Pending sales in late October inched up less than 1% from the previous month, the smallest gain since early summer, suggesting that lower borrowing costs alone are no longer enough to draw hesitant shoppers back in.
The slowdown is visible in the time it takes to close a sale.
The typical home spent 48 days on the market in October, the longest stretch for that month since 2019.
Rather than rush to lock in a mortgage, buyers are trading speed for scrutiny, often extending searches and expecting more for their money.
“Most house hunters aren’t flat-out stopping their search; instead, they’re being picky and looking for the perfect home,” Redfin agent Rebecca Love said.

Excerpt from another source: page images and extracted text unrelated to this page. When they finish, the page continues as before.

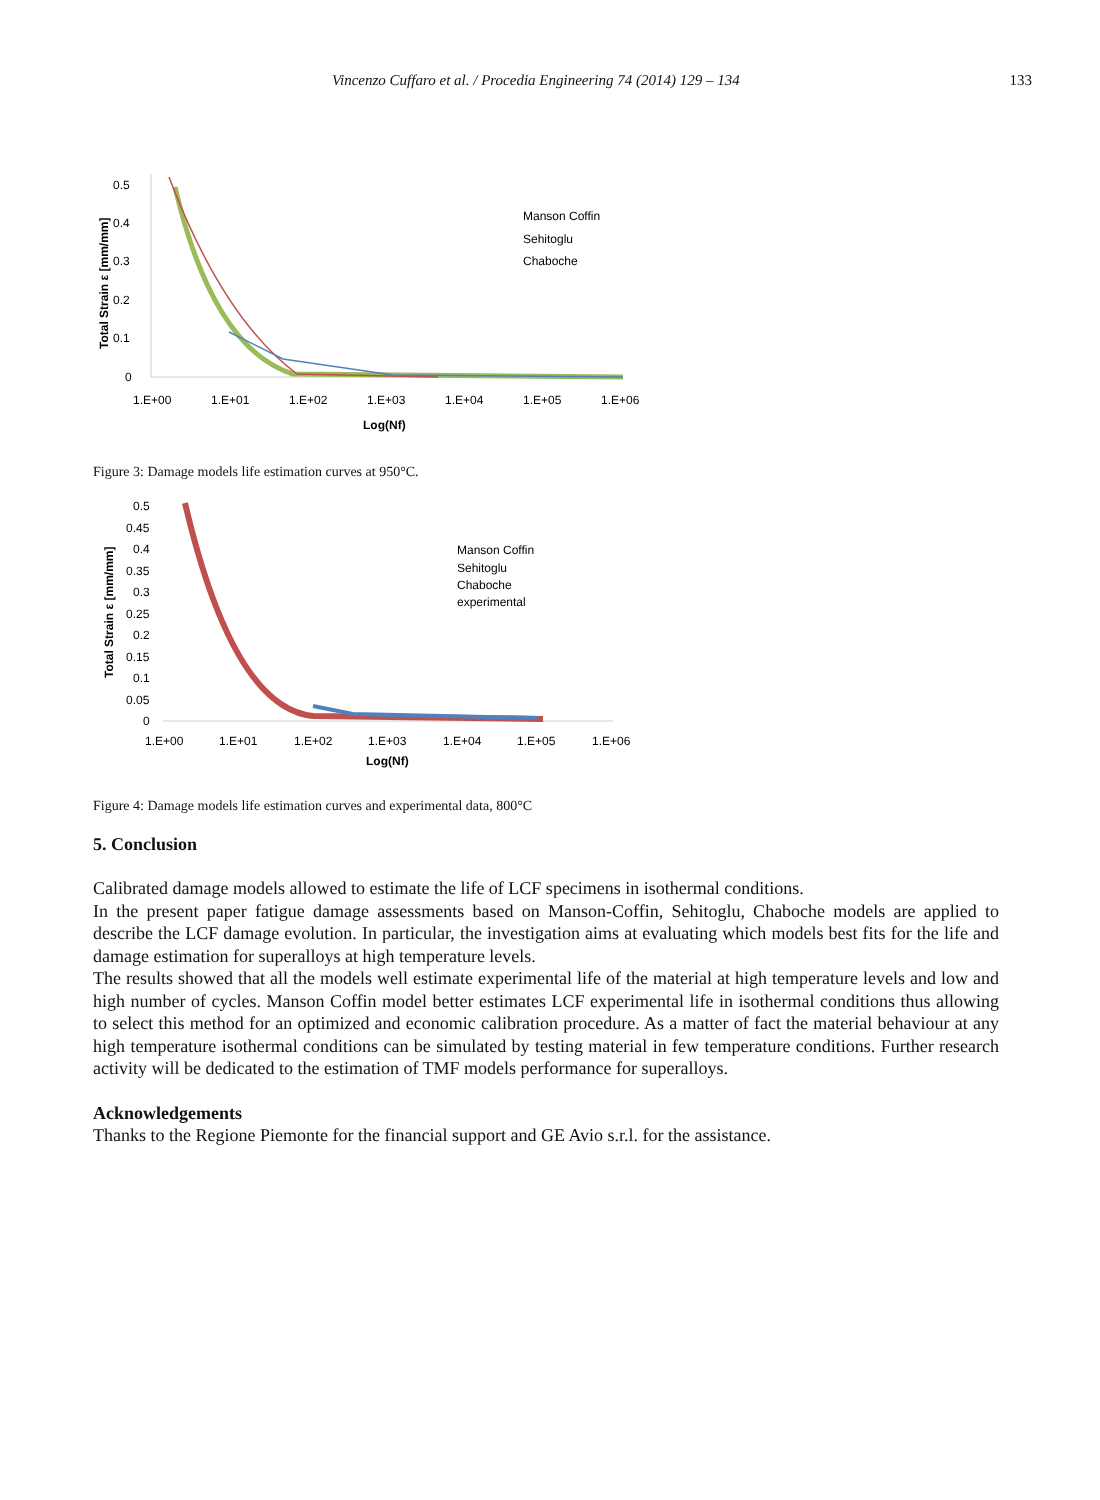Vincenzo Cuffaro et al. / Procedia Engineering 74 (2014) 129 – 134 133
0.5
0.4
0.3
0.2
0.1
0
Total Strain ε [mm/mm]
1.E+00
1.E+01
1.E+02
1.E+03
1.E+04
1.E+05
1.E+06
Log(Nf)
Manson Coffin
Sehitoglu
Chaboche
Figure 3: Damage models life estimation curves at 950°C.
0.5
0.45
0.4
0.35
0.3
0.25
0.2
0.15
0.1
0.05
0
Total Strain ε [mm/mm]
1.E+00
1.E+01
1.E+02
1.E+03
1.E+04
1.E+05
1.E+06
Log(Nf)
Manson Coffin
Sehitoglu
Chaboche
experimental
Figure 4: Damage models life estimation curves and experimental data, 800°C
5. Conclusion
Calibrated damage models allowed to estimate the life of LCF specimens in isothermal conditions.
In the present paper fatigue damage assessments based on Manson-Coffin, Sehitoglu, Chaboche models are applied to describe the LCF damage evolution. In particular, the investigation aims at evaluating which models best fits for the life and damage estimation for superalloys at high temperature levels.
The results showed that all the models well estimate experimental life of the material at high temperature levels and low and high number of cycles. Manson Coffin model better estimates LCF experimental life in isothermal conditions thus allowing to select this method for an optimized and economic calibration procedure. As a matter of fact the material behaviour at any high temperature isothermal conditions can be simulated by testing material in few temperature conditions. Further research activity will be dedicated to the estimation of TMF models performance for superalloys.
Acknowledgements
Thanks to the Regione Piemonte for the financial support and GE Avio s.r.l. for the assistance.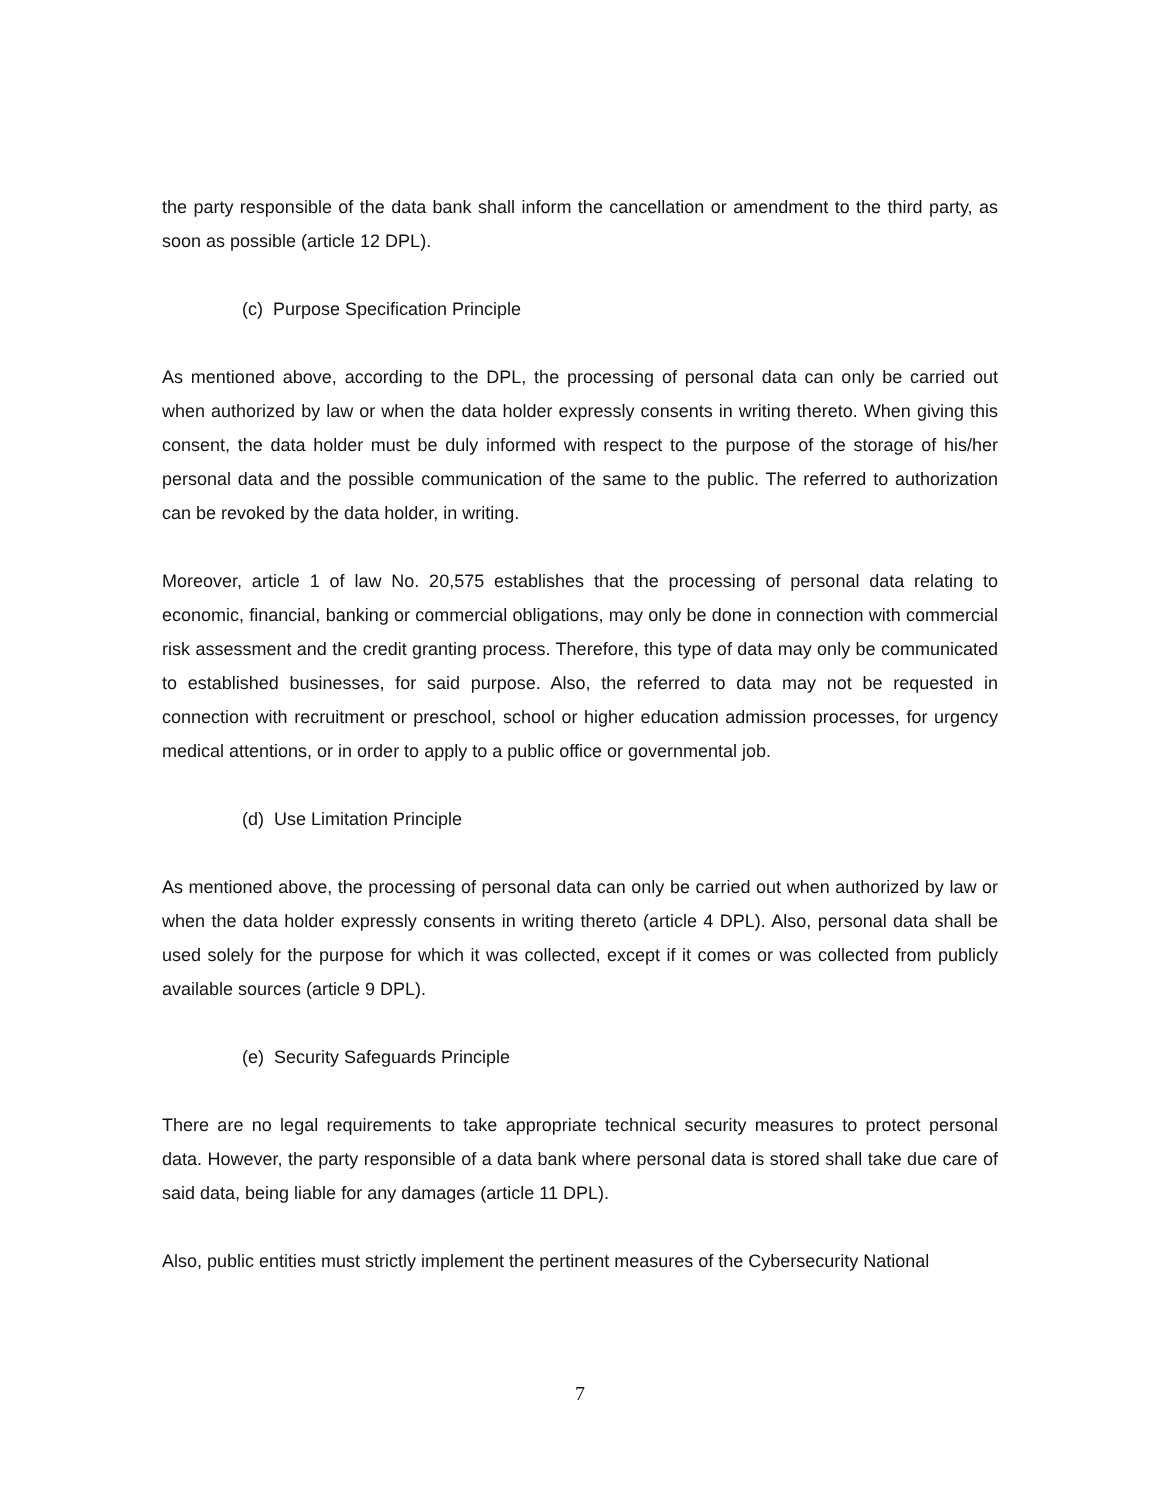the party responsible of the data bank shall inform the cancellation or amendment to the third party, as soon as possible (article 12 DPL).
(c) Purpose Specification Principle
As mentioned above, according to the DPL, the processing of personal data can only be carried out when authorized by law or when the data holder expressly consents in writing thereto. When giving this consent, the data holder must be duly informed with respect to the purpose of the storage of his/her personal data and the possible communication of the same to the public. The referred to authorization can be revoked by the data holder, in writing.
Moreover, article 1 of law No. 20,575 establishes that the processing of personal data relating to economic, financial, banking or commercial obligations, may only be done in connection with commercial risk assessment and the credit granting process. Therefore, this type of data may only be communicated to established businesses, for said purpose. Also, the referred to data may not be requested in connection with recruitment or preschool, school or higher education admission processes, for urgency medical attentions, or in order to apply to a public office or governmental job.
(d) Use Limitation Principle
As mentioned above, the processing of personal data can only be carried out when authorized by law or when the data holder expressly consents in writing thereto (article 4 DPL). Also, personal data shall be used solely for the purpose for which it was collected, except if it comes or was collected from publicly available sources (article 9 DPL).
(e) Security Safeguards Principle
There are no legal requirements to take appropriate technical security measures to protect personal data. However, the party responsible of a data bank where personal data is stored shall take due care of said data, being liable for any damages (article 11 DPL).
Also, public entities must strictly implement the pertinent measures of the Cybersecurity National
7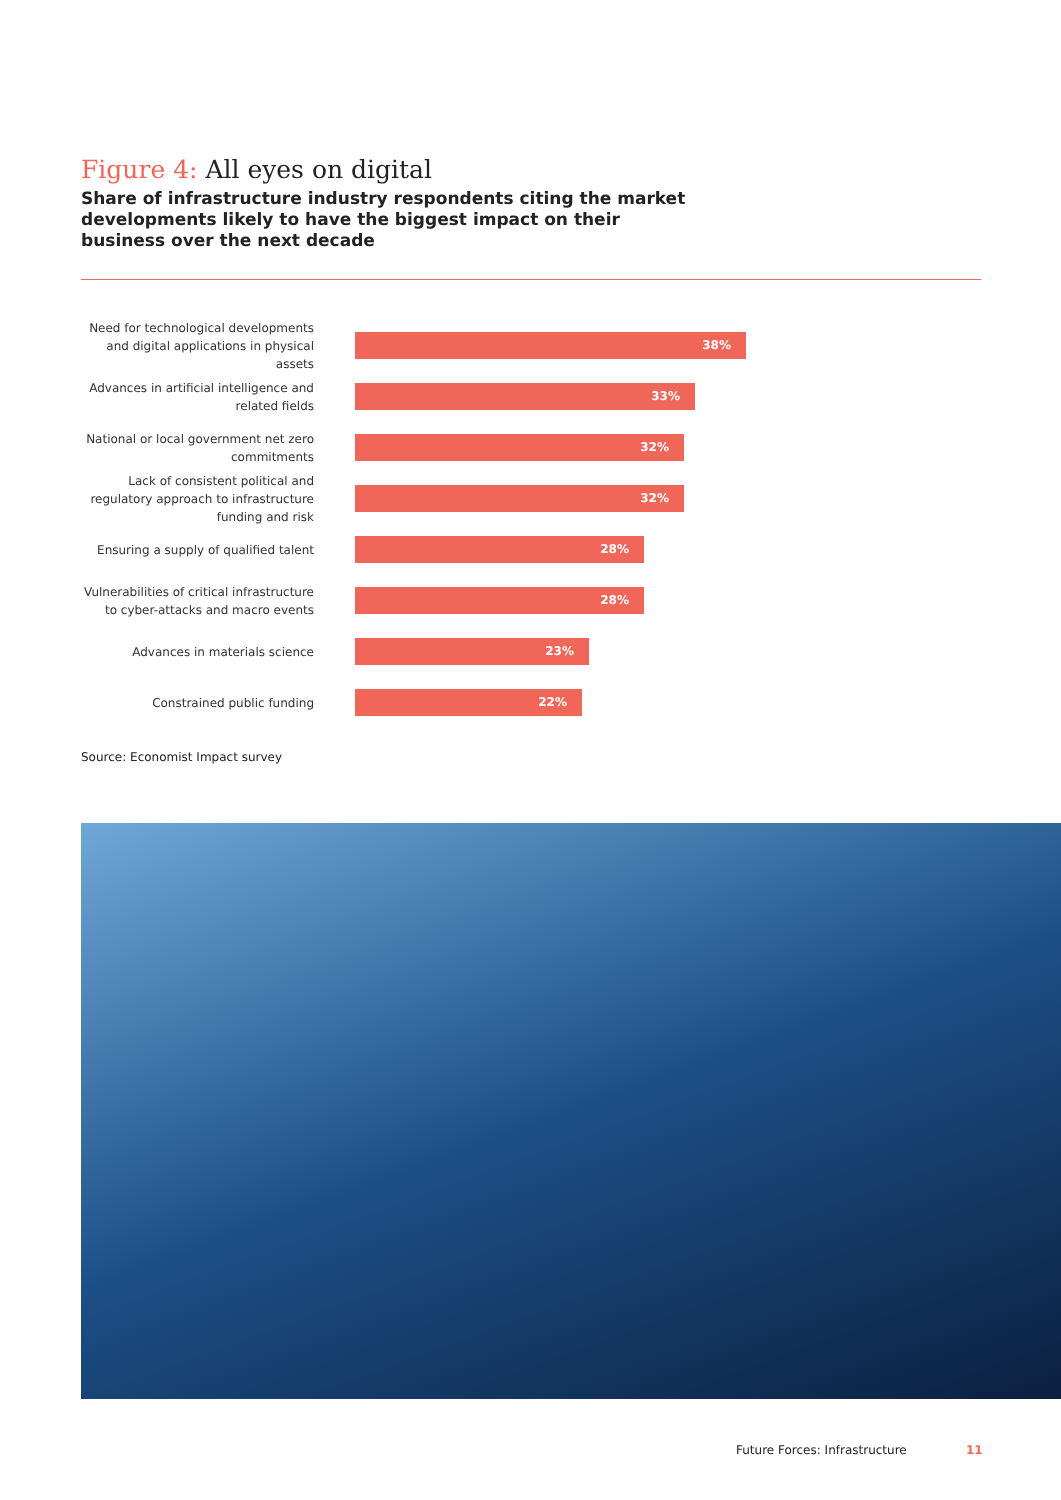Figure 4: All eyes on digital
Share of infrastructure industry respondents citing the market developments likely to have the biggest impact on their business over the next decade
Need for technological developments and digital applications in physical assets
38%
Advances in artificial intelligence and related fields
33%
National or local government net zero commitments
32%
Lack of consistent political and regulatory approach to infrastructure funding and risk
32%
Ensuring a supply of qualified talent
28%
Vulnerabilities of critical infrastructure to cyber-attacks and macro events
28%
Advances in materials science
23%
Constrained public funding
22%
Source: Economist Impact survey
Future Forces: Infrastructure 11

Affordability remains the point of friction.
The average monthly mortgage payment has slipped to roughly $2,508, a 2% decline tied to modest rate relief.
But home prices have not followed suit: the median sale price climbed 2% year-over-year to about $392,375, the largest increase in six months, while median asking prices rose nearly 3% to roughly $395,500.
Sellers, in other words, are not signaling weakness. Bidding behavior, however, tells a more balanced story.
About 23% of homes sold above asking price in recent weeks, down from roughly 26% a year ago, and the sale-to-list price ratio dipped to 98.3%, giving buyers slightly more leverage than they’ve had in recent years.
The caution may have as much to do with the broader economy as with the housing market itself.
Joblessness has ticked higher, inflation remains stubborn, consumer sentiment has weakened and household savings are thin.
Many would-be buyers appear willing to wait — whether for clarity, stability, or simply the right house at the right price.